Once reprocessing procedures are validated, all of the details are expected to be outlined in the instructions for use (IFU), which are written and supplied by the device manufacturer to the end-user. The IFU should contain details such as detergent name and concentration, water quality, volume and temperature, and minimum soak and rinse times. If any brushes were used for cleaning, the model, bristle size, material type, and manufacturer of the brush must be specified. Any disassembly instructions must be clearly written in detail, and the use of diagrams are highly recommended. It is expected that the IFU be comprehensive, feasible, legible, and understandable. This includes font size, using grammatically correct English, and avoiding words such as “if appropriate” or “if applicable”. FDA’s seven criteria for reprocessing instructions can be found in the recently released draft guidance document that covers reprocessing medical devices in healthcare settings.3 AAMI is also in the process of developing a new working group that will focus on giving manufacturers guidance on writing these instructions in an attempt to improve readability and uniformity.


In many cases, reusable device manufacturers do not consider reprocessing until after the design is complete, which can result in devices that cannot achieve the appropriate cleanliness or sterility assurance levels that will be required. There are many design considerations that can help manufacturers overcome reprocessing validations hurdles. Manufacturers may consider adding a flush port to devices with long dead-end lumens, or device designs that allow for disassembly when there are difficult to clean hinges, cracks,or crevices. The type of materials chosen for the device or device container can have a significant effect on thermal conductance which can, depending on the method used, affect optimal sterilization conditions. Additionally, manufacturers may be able to speed the validation process by selecting the most appropriate accessories to be used in the processing procedures. Reusable device manufacturers and healthcare facilities have initiated a combined effort to address device design considerations. AAMI has started a new working group (WG85), AAMI Human Factors for Device Reprocessing, to address some of these issues with perspective from all sides of the industry. However, technology and the need for complex devices are hindering industry harmonization. 

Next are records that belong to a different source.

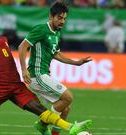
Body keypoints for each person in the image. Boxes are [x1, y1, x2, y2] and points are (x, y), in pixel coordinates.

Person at [0, 2, 92, 135]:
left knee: (42, 111)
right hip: (0, 87)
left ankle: (70, 127)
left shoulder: (3, 40)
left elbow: (52, 52)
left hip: (16, 86)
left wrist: (76, 62)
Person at [18, 2, 92, 135]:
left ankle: (53, 133)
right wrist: (24, 70)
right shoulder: (41, 29)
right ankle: (42, 124)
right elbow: (22, 46)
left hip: (44, 75)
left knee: (65, 109)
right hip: (37, 75)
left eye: (64, 18)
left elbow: (56, 54)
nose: (62, 21)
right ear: (50, 16)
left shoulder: (57, 33)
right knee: (68, 97)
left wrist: (76, 63)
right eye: (59, 17)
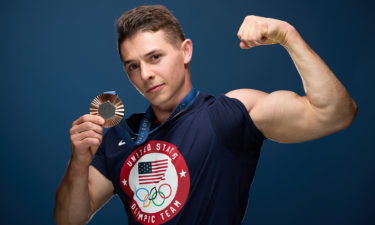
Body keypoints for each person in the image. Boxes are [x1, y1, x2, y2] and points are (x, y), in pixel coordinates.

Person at [54, 5, 358, 225]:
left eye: (155, 57)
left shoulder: (227, 114)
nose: (146, 74)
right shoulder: (121, 135)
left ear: (186, 51)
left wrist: (288, 36)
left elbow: (336, 113)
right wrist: (78, 163)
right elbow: (70, 220)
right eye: (133, 66)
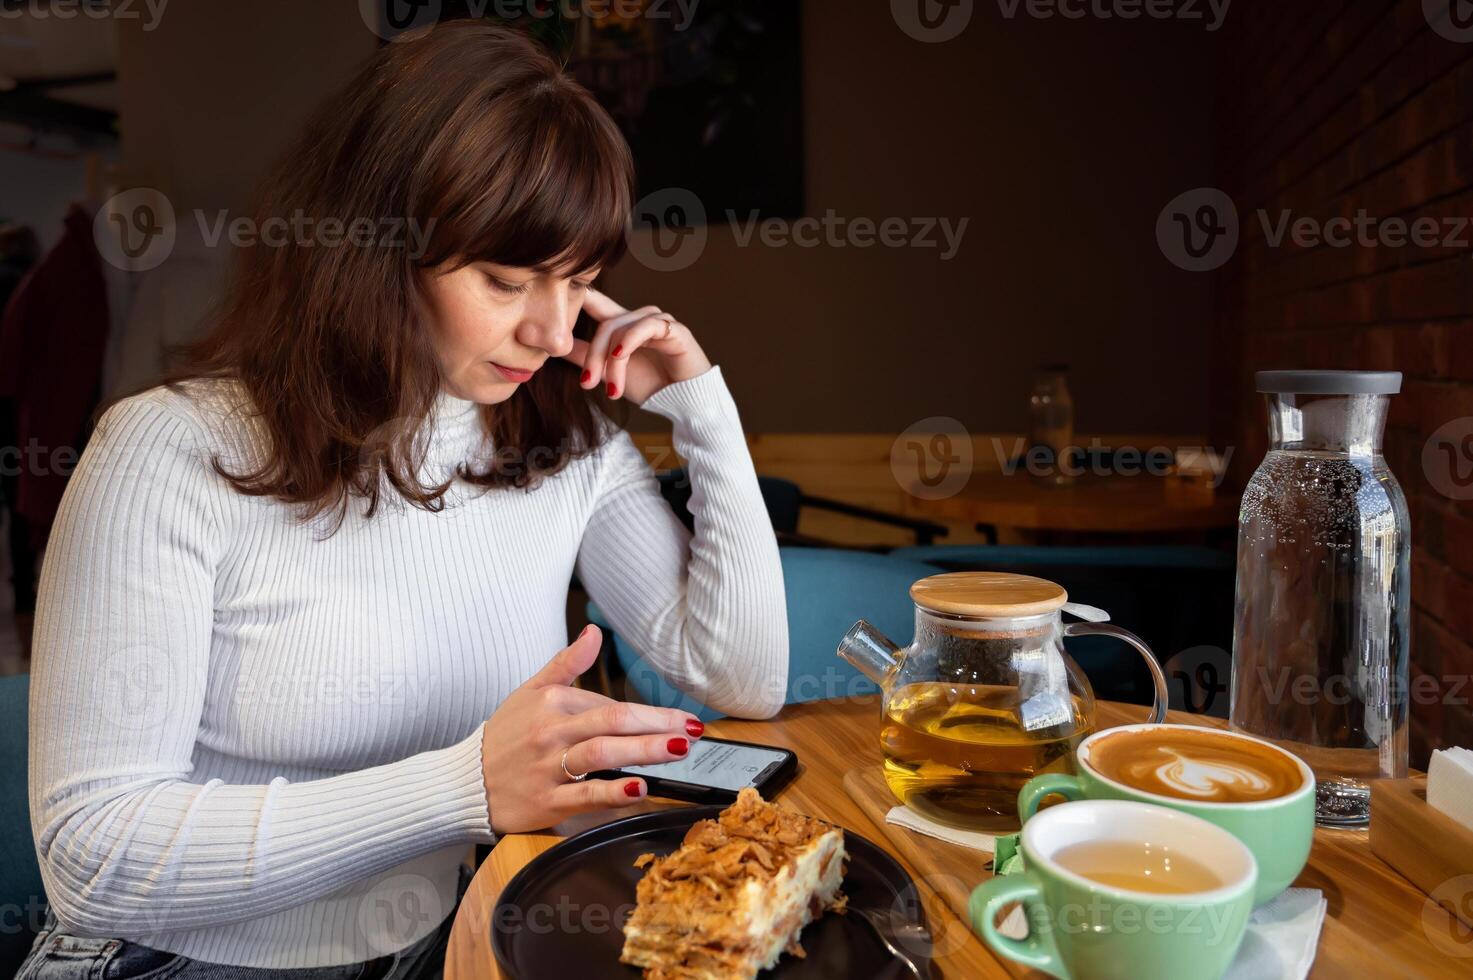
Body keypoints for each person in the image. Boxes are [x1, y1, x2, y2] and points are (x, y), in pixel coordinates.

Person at [20, 21, 786, 979]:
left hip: (435, 945)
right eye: (507, 280)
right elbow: (96, 860)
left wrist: (698, 404)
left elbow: (741, 677)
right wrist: (464, 786)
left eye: (580, 280)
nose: (553, 331)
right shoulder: (168, 452)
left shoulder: (561, 445)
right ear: (372, 252)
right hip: (171, 960)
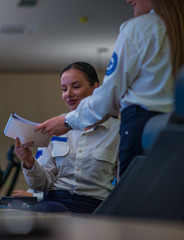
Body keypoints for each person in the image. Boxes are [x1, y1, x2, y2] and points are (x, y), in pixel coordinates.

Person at [35, 0, 184, 178]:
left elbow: (109, 96)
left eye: (76, 86)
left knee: (135, 201)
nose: (128, 0)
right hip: (175, 130)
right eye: (64, 88)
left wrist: (68, 122)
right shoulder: (177, 29)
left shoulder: (139, 28)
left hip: (142, 128)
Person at [15, 62, 120, 213]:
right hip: (54, 201)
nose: (68, 94)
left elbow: (125, 185)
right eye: (64, 89)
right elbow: (41, 185)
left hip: (93, 207)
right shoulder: (55, 126)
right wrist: (29, 161)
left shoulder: (117, 131)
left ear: (95, 88)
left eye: (76, 87)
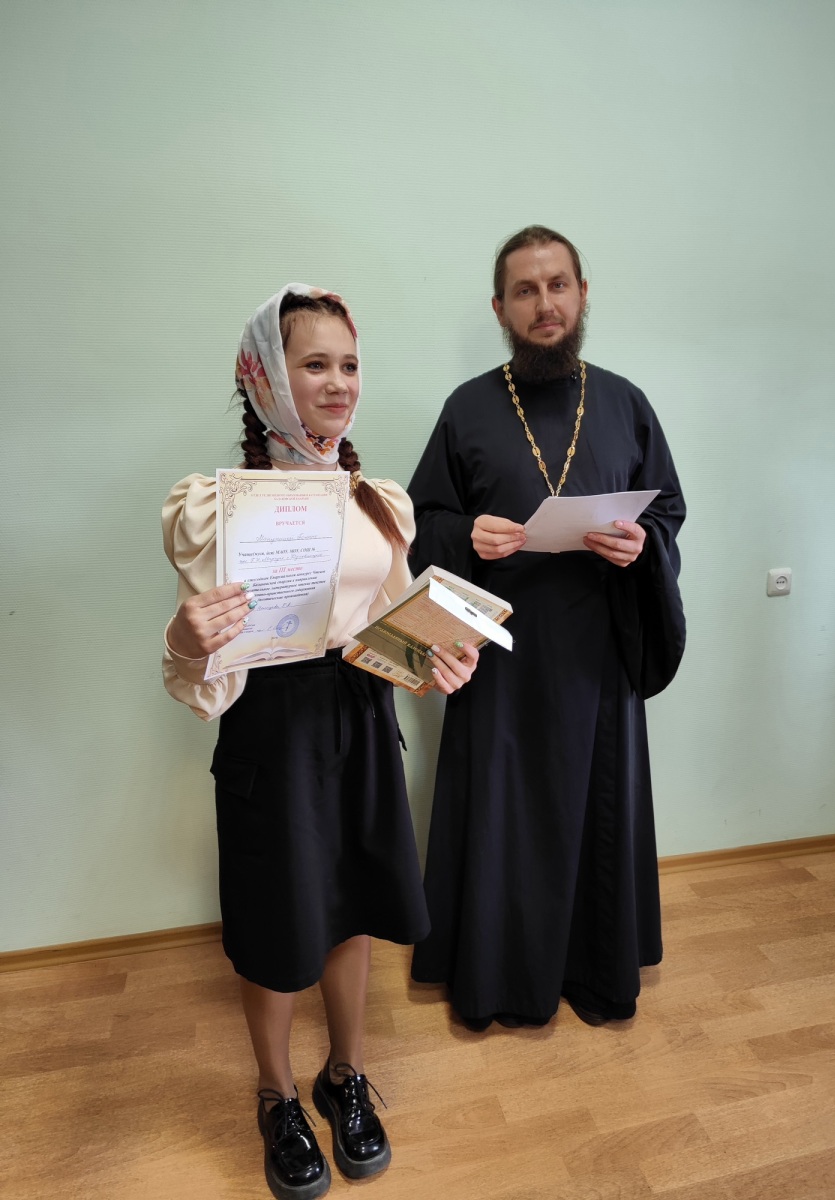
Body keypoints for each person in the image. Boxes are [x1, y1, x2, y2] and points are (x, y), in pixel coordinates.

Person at [161, 283, 478, 1199]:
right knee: (275, 919)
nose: (339, 383)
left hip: (362, 720)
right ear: (265, 378)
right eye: (314, 364)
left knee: (355, 902)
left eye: (349, 364)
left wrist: (433, 661)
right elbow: (198, 653)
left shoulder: (377, 502)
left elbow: (389, 630)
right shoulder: (213, 507)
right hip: (270, 727)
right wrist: (185, 637)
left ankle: (346, 1075)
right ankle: (275, 1094)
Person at [408, 227, 686, 1030]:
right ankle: (499, 980)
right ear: (500, 308)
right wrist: (467, 535)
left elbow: (667, 508)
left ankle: (596, 972)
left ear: (582, 293)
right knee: (505, 813)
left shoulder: (625, 402)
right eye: (525, 291)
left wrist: (641, 545)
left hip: (596, 656)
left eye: (558, 284)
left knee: (596, 811)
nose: (545, 304)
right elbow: (422, 521)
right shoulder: (467, 407)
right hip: (496, 653)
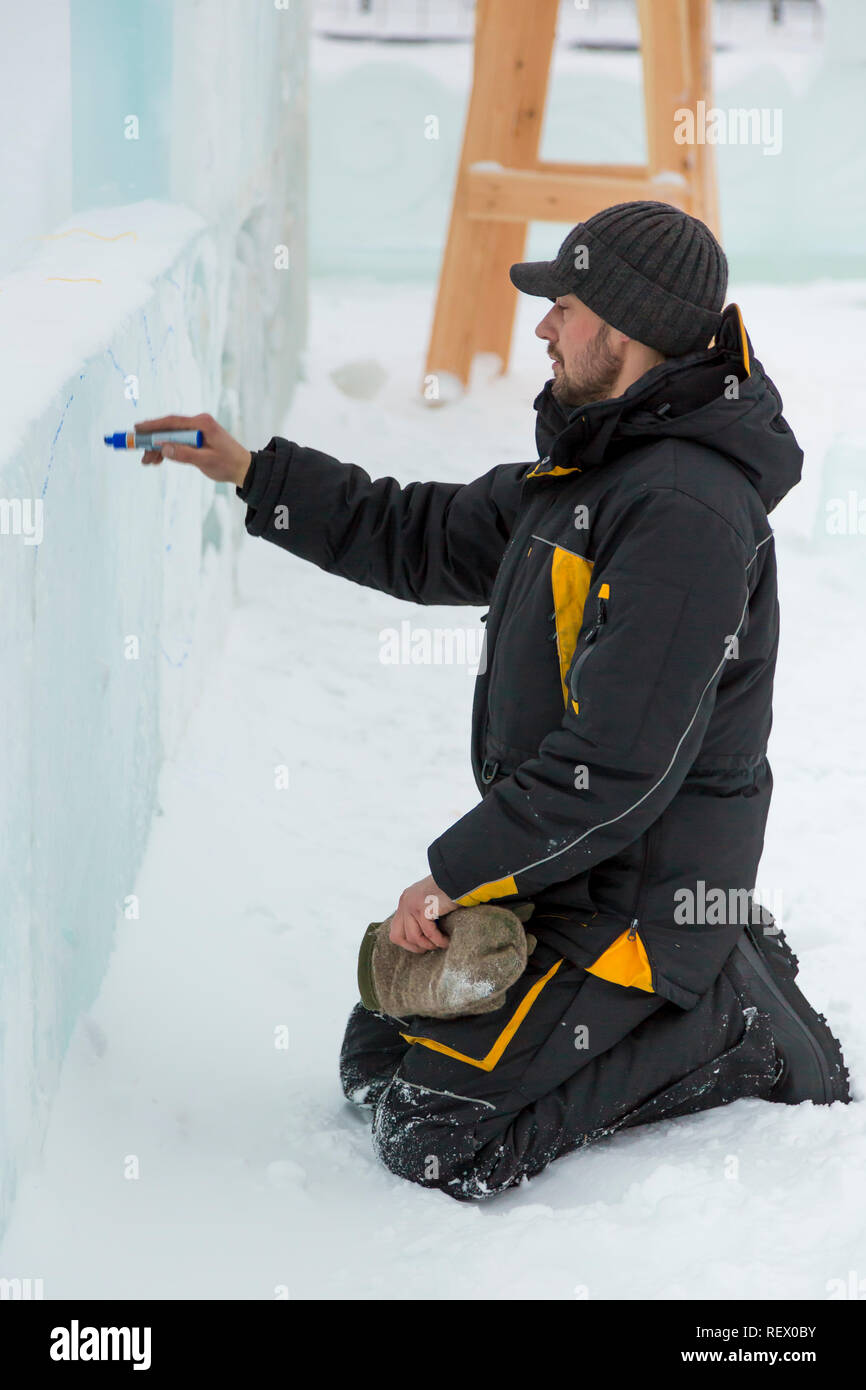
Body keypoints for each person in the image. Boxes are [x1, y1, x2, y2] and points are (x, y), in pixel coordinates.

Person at [137, 201, 849, 1201]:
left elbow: (614, 770)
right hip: (570, 878)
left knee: (437, 1134)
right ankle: (711, 952)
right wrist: (254, 472)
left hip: (634, 910)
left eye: (561, 306)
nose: (542, 327)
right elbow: (416, 534)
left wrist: (450, 878)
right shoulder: (594, 471)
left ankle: (723, 1016)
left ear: (626, 325)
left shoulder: (682, 512)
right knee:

Although a lot of work is being done to design and market safer and easier-to-process devices, more needs to be done. The industry is desperate for specific acceptance criteria that define cleanliness of different device types. Standardized test soils would allow for better performance comparisons between devices and give greater confidence in the validity and reproducibility of validations. Standardized, clear instructions and repeatable reprocessing steps would provide important help to the end-users who are reprocessing hundreds, and sometimes thousands, of devices in a given day, all with procedures that can vary dramatically. These areas need to be addressed as the reusable device industry continues to move forward in its efforts to provide safer, more effective care to patients throughout the world.



1. FDA, “Class II Special Controls Guidance Document: Medical Washers and Medical Washer-Disinfectors; Guidance for the Medical Device Industry and FDA Review Staff” (Washington, DC: CDRH, 2002).

2. AAMI TIR30:2011, “A Compendium of Processes, Materials, Test Methods, and Acceptance Criteria for Cleaning Reusable Medical Devices” (Arlington, VA: AAMI). 

3. FDA, “Draft Guidance for Industry and FDA Staff–Processing/Reprocessing Medical Devices in Health Care Settings: Validation Methods and Labeling” (Washington, DC: HHS, 2011). 

4. ANSI/AAMI ST79:2010 and A1:2010, “Comprehensive Guide to Steam Sterilization and Sterility Assurance in Health Care Facilities” (Arlington, VA: AAMI).


Alpa Patel is the department scientist in hospital reprocessing at Nelson Laboratories (Taylorsville, UT). Mike Neilson is the section leader in hospital reprocessing at the company.